## TASK DETAILS
Each entry below is to be copied out exactly and in full.

## PROVIDED INFORMATION

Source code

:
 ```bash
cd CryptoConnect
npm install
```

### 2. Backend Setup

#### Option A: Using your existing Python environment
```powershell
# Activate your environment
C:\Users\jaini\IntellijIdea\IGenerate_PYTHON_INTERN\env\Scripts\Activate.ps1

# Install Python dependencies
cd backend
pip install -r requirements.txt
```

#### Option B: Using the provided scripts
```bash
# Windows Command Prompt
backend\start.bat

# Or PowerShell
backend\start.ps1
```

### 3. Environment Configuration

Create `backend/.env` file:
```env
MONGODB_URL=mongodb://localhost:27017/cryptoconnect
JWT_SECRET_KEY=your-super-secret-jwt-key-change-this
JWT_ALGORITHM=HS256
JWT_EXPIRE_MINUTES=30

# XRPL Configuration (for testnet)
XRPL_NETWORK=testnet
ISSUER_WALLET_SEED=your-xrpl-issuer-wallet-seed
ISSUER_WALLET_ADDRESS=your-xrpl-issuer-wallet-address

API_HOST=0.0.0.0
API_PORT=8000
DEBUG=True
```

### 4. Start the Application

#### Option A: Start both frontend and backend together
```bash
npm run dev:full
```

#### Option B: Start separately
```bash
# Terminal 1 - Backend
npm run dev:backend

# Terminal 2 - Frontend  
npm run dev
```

## RESPONSE TO THIS TASK
Source code

:
 ```bash
cd CryptoConnect
npm install
```

### 2. Backend Setup

#### Option A: Using your existing Python environment
```powershell
# Activate your environment
C:\Users\jaini\IntellijIdea\IGenerate_PYTHON_INTERN\env\Scripts\Activate.ps1

# Install Python dependencies
cd backend
pip install -r requirements.txt
```

#### Option B: Using the provided scripts
```bash
# Windows Command Prompt
backend\start.bat

# Or PowerShell
backend\start.ps1
```

### 3. Environment Configuration

Create `backend/.env` file:
```env
MONGODB_URL=mongodb://localhost:27017/cryptoconnect
JWT_SECRET_KEY=your-super-secret-jwt-key-change-this
JWT_ALGORITHM=HS256
JWT_EXPIRE_MINUTES=30

# XRPL Configuration (for testnet)
XRPL_NETWORK=testnet
ISSUER_WALLET_SEED=your-xrpl-issuer-wallet-seed
ISSUER_WALLET_ADDRESS=your-xrpl-issuer-wallet-address

API_HOST=0.0.0.0
API_PORT=8000
DEBUG=True
```

### 4. Start the Application

#### Option A: Start both frontend and backend together
```bash
npm run dev:full
```

#### Option B: Start separately
```bash
# Terminal 1 - Backend
npm run dev:backend

# Terminal 2 - Frontend  
npm run dev
```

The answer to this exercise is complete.